The task
Copy all the records exactly, but keep the pictures out of your version.

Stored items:

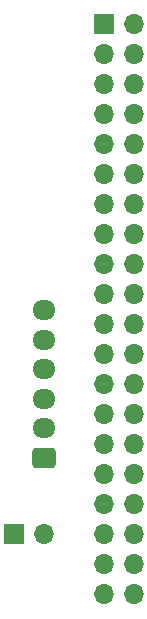
<source format=gbr>
%TF.GenerationSoftware,KiCad,Pcbnew,8.0.8*%
%TF.CreationDate,2025-02-04T18:57:16-05:00*%
%TF.ProjectId,zuul,7a75756c-2e6b-4696-9361-645f70636258,rev?*%
%TF.SameCoordinates,Original*%
%TF.FileFunction,Soldermask,Bot*%
%TF.FilePolarity,Negative*%
%FSLAX46Y46*%
G04 Gerber Fmt 4.6, Leading zero omitted, Abs format (unit mm)*
G04 Created by KiCad (PCBNEW 8.0.8) date 2025-02-04 18:57:16*
%MOMM*%
%LPD*%
G01*
G04 APERTURE LIST*
G04 Aperture macros list*
%AMRoundRect*
0 Rectangle with rounded corners*
0 $1 Rounding radius*
0 $2 $3 $4 $5 $6 $7 $8 $9 X,Y pos of 4 corners*
0 Add a 4 corners polygon primitive as box body*
4,1,4,$2,$3,$4,$5,$6,$7,$8,$9,$2,$3,0*
0 Add four circle primitives for the rounded corners*
1,1,$1+$1,$2,$3*
1,1,$1+$1,$4,$5*
1,1,$1+$1,$6,$7*
1,1,$1+$1,$8,$9*
0 Add four rect primitives between the rounded corners*
20,1,$1+$1,$2,$3,$4,$5,0*
20,1,$1+$1,$4,$5,$6,$7,0*
20,1,$1+$1,$6,$7,$8,$9,0*
20,1,$1+$1,$8,$9,$2,$3,0*%
G04 Aperture macros list end*
%ADD10R,1.700000X1.700000*%
%ADD11O,1.700000X1.700000*%
%ADD12RoundRect,0.250000X0.725000X-0.600000X0.725000X0.600000X-0.725000X0.600000X-0.725000X-0.600000X0*%
%ADD13O,1.950000X1.700000*%
G04 APERTURE END LIST*
D10*
%TO.C,J2*%
X33020000Y-73660000D03*
D11*
X35560000Y-73660000D03*
%TD*%
D12*
%TO.C,J5*%
X35560000Y-67210000D03*
D13*
X35560000Y-64710000D03*
X35560000Y-62210000D03*
X35560000Y-59710000D03*
X35560000Y-57210000D03*
X35560000Y-54710000D03*
%TD*%
D10*
%TO.C,J1*%
X40640000Y-30480000D03*
D11*
X43180000Y-30480000D03*
X40640000Y-33020000D03*
X43180000Y-33020000D03*
X40640000Y-35560000D03*
X43180000Y-35560000D03*
X40640000Y-38100000D03*
X43180000Y-38100000D03*
X40640000Y-40640000D03*
X43180000Y-40640000D03*
X40640000Y-43180000D03*
X43180000Y-43180000D03*
X40640000Y-45720000D03*
X43180000Y-45720000D03*
X40640000Y-48260000D03*
X43180000Y-48260000D03*
X40640000Y-50800000D03*
X43180000Y-50800000D03*
X40640000Y-53340000D03*
X43180000Y-53340000D03*
X40640000Y-55880000D03*
X43180000Y-55880000D03*
X40640000Y-58420000D03*
X43180000Y-58420000D03*
X40640000Y-60960000D03*
X43180000Y-60960000D03*
X40640000Y-63500000D03*
X43180000Y-63500000D03*
X40640000Y-66040000D03*
X43180000Y-66040000D03*
X40640000Y-68580000D03*
X43180000Y-68580000D03*
X40640000Y-71120000D03*
X43180000Y-71120000D03*
X40640000Y-73660000D03*
X43180000Y-73660000D03*
X40640000Y-76200000D03*
X43180000Y-76200000D03*
X40640000Y-78740000D03*
X43180000Y-78740000D03*
%TD*%
M02*

</source>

Answer for the task
<source format=gbr>
%TF.GenerationSoftware,KiCad,Pcbnew,8.0.8*%
%TF.CreationDate,2025-02-04T18:57:16-05:00*%
%TF.ProjectId,zuul,7a75756c-2e6b-4696-9361-645f70636258,rev?*%
%TF.SameCoordinates,Original*%
%TF.FileFunction,Soldermask,Bot*%
%TF.FilePolarity,Negative*%
%FSLAX46Y46*%
G04 Gerber Fmt 4.6, Leading zero omitted, Abs format (unit mm)*
G04 Created by KiCad (PCBNEW 8.0.8) date 2025-02-04 18:57:16*
%MOMM*%
%LPD*%
G01*
G04 APERTURE LIST*
G04 Aperture macros list*
%AMRoundRect*
0 Rectangle with rounded corners*
0 $1 Rounding radius*
0 $2 $3 $4 $5 $6 $7 $8 $9 X,Y pos of 4 corners*
0 Add a 4 corners polygon primitive as box body*
4,1,4,$2,$3,$4,$5,$6,$7,$8,$9,$2,$3,0*
0 Add four circle primitives for the rounded corners*
1,1,$1+$1,$2,$3*
1,1,$1+$1,$4,$5*
1,1,$1+$1,$6,$7*
1,1,$1+$1,$8,$9*
0 Add four rect primitives between the rounded corners*
20,1,$1+$1,$2,$3,$4,$5,0*
20,1,$1+$1,$4,$5,$6,$7,0*
20,1,$1+$1,$6,$7,$8,$9,0*
20,1,$1+$1,$8,$9,$2,$3,0*%
G04 Aperture macros list end*
%ADD10R,1.700000X1.700000*%
%ADD11O,1.700000X1.700000*%
%ADD12RoundRect,0.250000X0.725000X-0.600000X0.725000X0.600000X-0.725000X0.600000X-0.725000X-0.600000X0*%
%ADD13O,1.950000X1.700000*%
G04 APERTURE END LIST*
D10*
%TO.C,J2*%
X33020000Y-73660000D03*
D11*
X35560000Y-73660000D03*
%TD*%
D12*
%TO.C,J5*%
X35560000Y-67210000D03*
D13*
X35560000Y-64710000D03*
X35560000Y-62210000D03*
X35560000Y-59710000D03*
X35560000Y-57210000D03*
X35560000Y-54710000D03*
%TD*%
D10*
%TO.C,J1*%
X40640000Y-30480000D03*
D11*
X43180000Y-30480000D03*
X40640000Y-33020000D03*
X43180000Y-33020000D03*
X40640000Y-35560000D03*
X43180000Y-35560000D03*
X40640000Y-38100000D03*
X43180000Y-38100000D03*
X40640000Y-40640000D03*
X43180000Y-40640000D03*
X40640000Y-43180000D03*
X43180000Y-43180000D03*
X40640000Y-45720000D03*
X43180000Y-45720000D03*
X40640000Y-48260000D03*
X43180000Y-48260000D03*
X40640000Y-50800000D03*
X43180000Y-50800000D03*
X40640000Y-53340000D03*
X43180000Y-53340000D03*
X40640000Y-55880000D03*
X43180000Y-55880000D03*
X40640000Y-58420000D03*
X43180000Y-58420000D03*
X40640000Y-60960000D03*
X43180000Y-60960000D03*
X40640000Y-63500000D03*
X43180000Y-63500000D03*
X40640000Y-66040000D03*
X43180000Y-66040000D03*
X40640000Y-68580000D03*
X43180000Y-68580000D03*
X40640000Y-71120000D03*
X43180000Y-71120000D03*
X40640000Y-73660000D03*
X43180000Y-73660000D03*
X40640000Y-76200000D03*
X43180000Y-76200000D03*
X40640000Y-78740000D03*
X43180000Y-78740000D03*
%TD*%
M02*

</source>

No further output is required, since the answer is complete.